La Cicceide Legitima.

In questa seconda impressione ordinatamente disposta, notabilmente accresciuta, e fedelmente rincontrata con gli Originali dell'Autore. In Parigi (i.e. Venezia) presso Claudio Riud (i.e. Hertz), 1692, in-12, pp. 412 (compreso satirico antiporta figurato su cui compaiono oltre a un paio di testicoli le false indicazioni di stampa, "M. Deshois fecit", e occhietto); legatura coeva in pergamena, tassello granata al dorso con titolo in oro.
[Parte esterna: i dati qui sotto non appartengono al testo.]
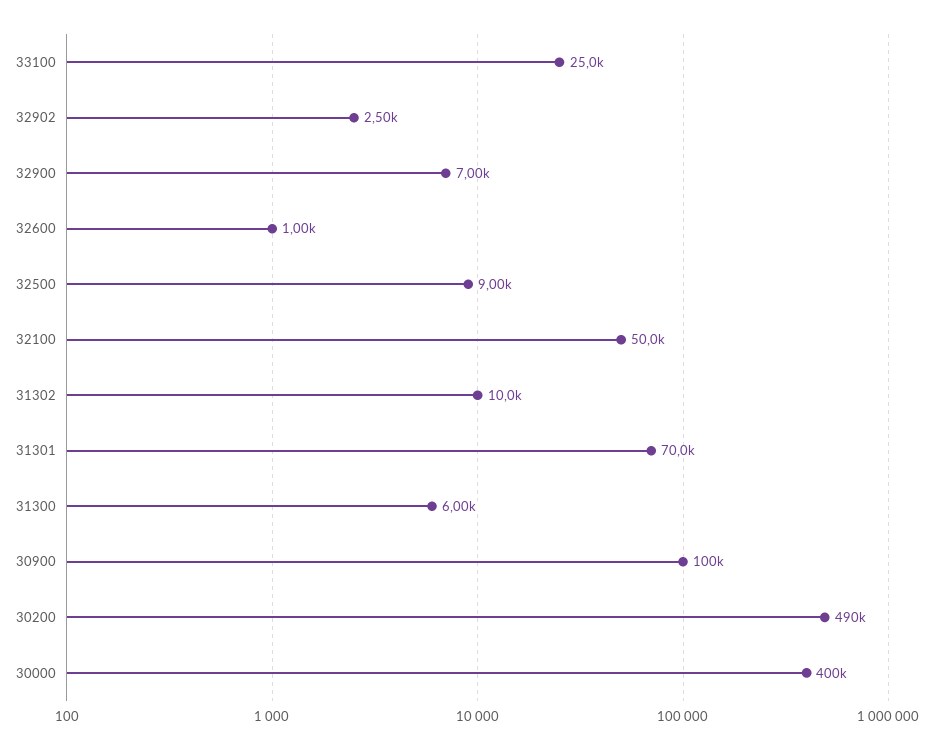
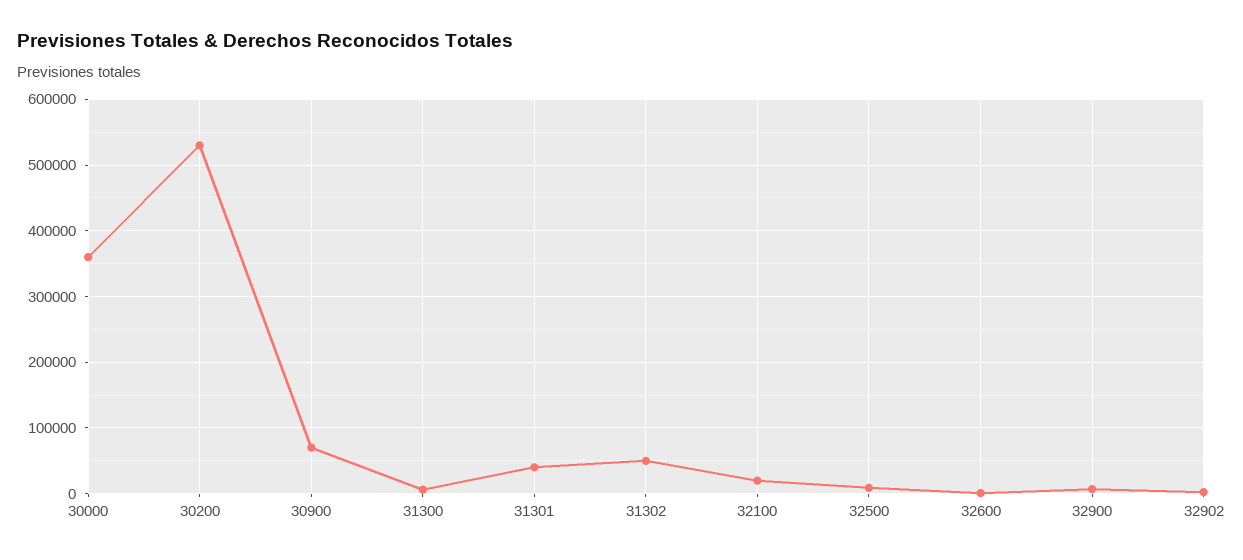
  {
-   "33100": 25000,
    "32902": 2500,
    "32900": 7000,
    "32600": 1000,
    "32500": 9000,
-   "32100": 50000,
+   "32100": 20000,
-   "31302": 10000,
+   "31302": 50000,
-   "31301": 70000,
+   "31301": 40000,
    "31300": 6000,
-   "30900": 100000,
+   "30900": 70000,
-   "30200": 490000,
+   "30200": 530000,
-   "30000": 400000
+   "30000": 360000
  }

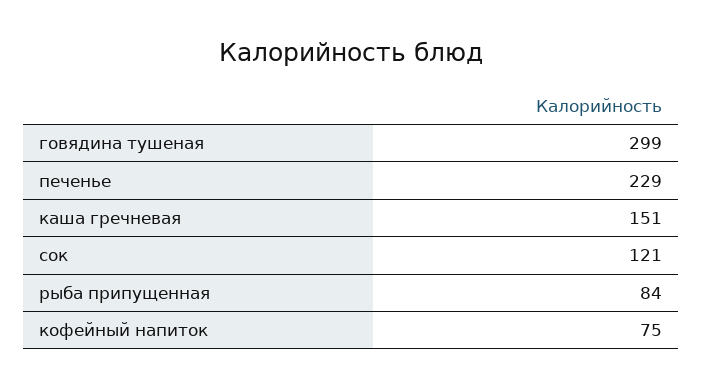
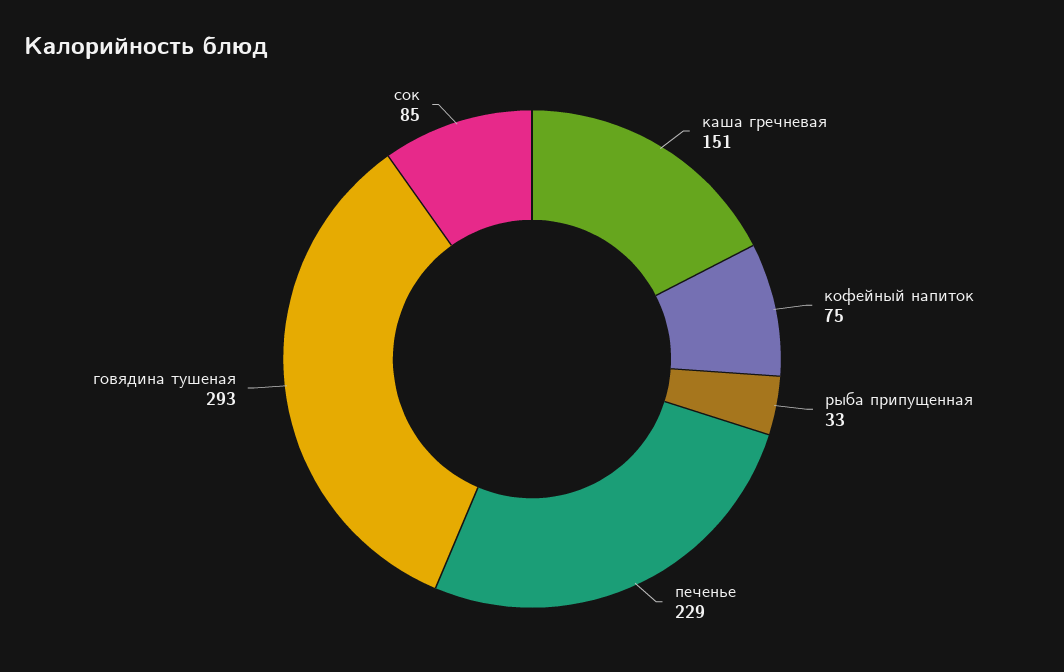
  {
-   "говядина тушеная": 299,
+   "говядина тушеная": 293,
    "печенье": 229,
    "каша гречневая": 151,
-   "сок": 121,
+   "сок": 85,
-   "рыба припущенная": 84,
+   "рыба припущенная": 33,
    "кофейный напиток": 75
  }

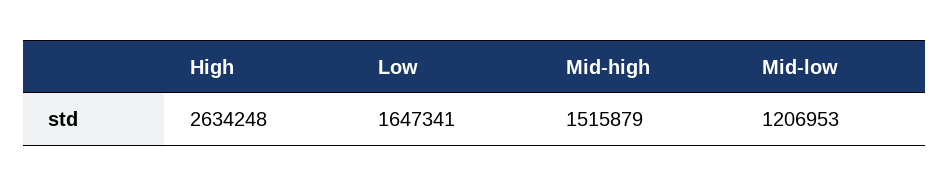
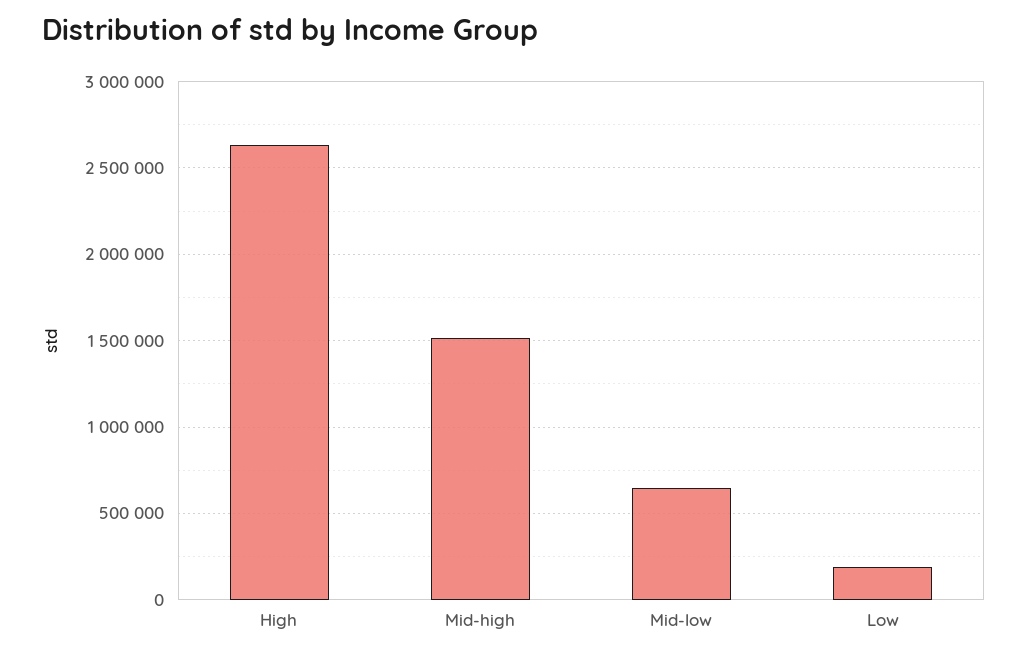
  {
    "High": 2634248,
-   "Low": 1647341,
+   "Low": 200000,
    "Mid-high": 1515879,
-   "Mid-low": 1206953
+   "Mid-low": 650000
  }

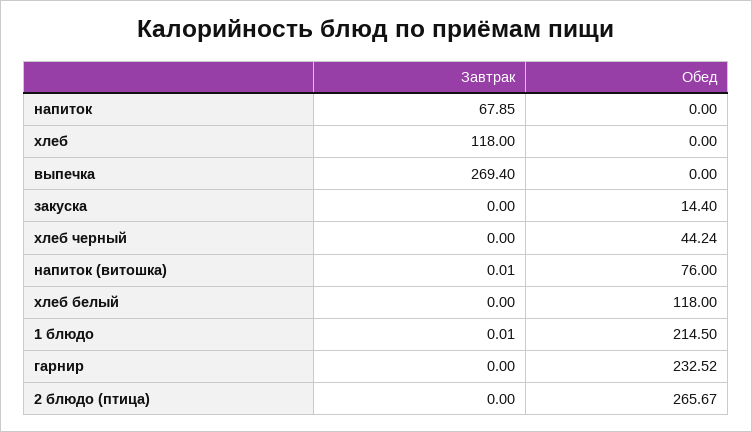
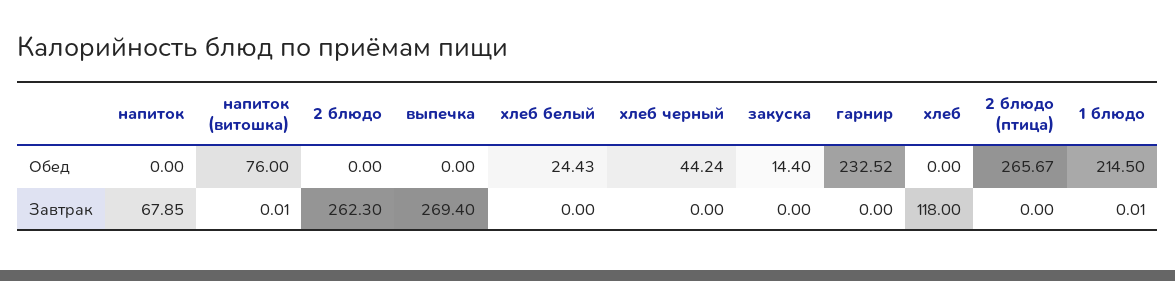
  {
    "Завтрак": {
      "напиток": 67.85,
      "хлеб": 118,
      "выпечка": 269.4,
      "закуска": 0,
      "хлеб черный": 0,
      "напиток (витошка)": 0.01,
      "хлеб белый": 0,
      "1 блюдо": 0.01,
      "гарнир": 0,
-     "2 блюдо (птица)": 0
+     "2 блюдо (птица)": 0,
+     "2 блюдо": 262.3
    },
    "Обед": {
      "напиток": 0,
      "хлеб": 0,
      "выпечка": 0,
      "закуска": 14.4,
      "хлеб черный": 44.24,
      "напиток (витошка)": 76,
-     "хлеб белый": 118,
+     "хлеб белый": 24.43,
      "1 блюдо": 214.5,
      "гарнир": 232.52,
-     "2 блюдо (птица)": 265.67
+     "2 блюдо (птица)": 265.67,
+     "2 блюдо": 0
    }
  }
Seconda edizione ma prima con titolo "La Cicceide legittima", titolo che verrà ripetuto in tutte le successive tirature; il testo venne pubblicato per la prima volta a Cosmopoli (Venezia) senza menzione di edizione e senza data (1690 ca.) e fu avversato dalla censura. A seguito di questo nella presente edizione compaiono luogo di stampa ed editore falsi e vennero censurati i termini e le parti più scabrose (il vocabolo "coglione" è ad esempio obliterato in tutto il testo e sostituito con l'iniziale e dai puntini di sospensione). "Giov. Francesco Lazzarelli morì prete e preposto alla Mirandola nel 1694... La sua opera La Cicceide è una raccolta di sonetti, ove egli se la piglia crudelmente contro l'Arrighini di Lucca, suo collega presso la Rota a Macerata. Lo trasforma immaginosamente in una persona fatta tutta di priapi, e persegue il suo eroe dalla concezione fino alla tomba, e non risparmia le oscenità... Il libello consiste in due parti. La prima si intitola Le Testicolate, la seconda Le Sghignazzate". Ottimo esemplare (alcune note sull'opera e sull'autore si trovano trascritte da mano coeva sulle sguardie, tra cui il sonetto riguardante "l'olio santo" censurato nella presente edizione). Parenti, Luoghi distampa falsi, p. 160. NUC., V. 320. Vinciana 2931 ''Raro''. Graesse II, p. 156. Brunet II, 5.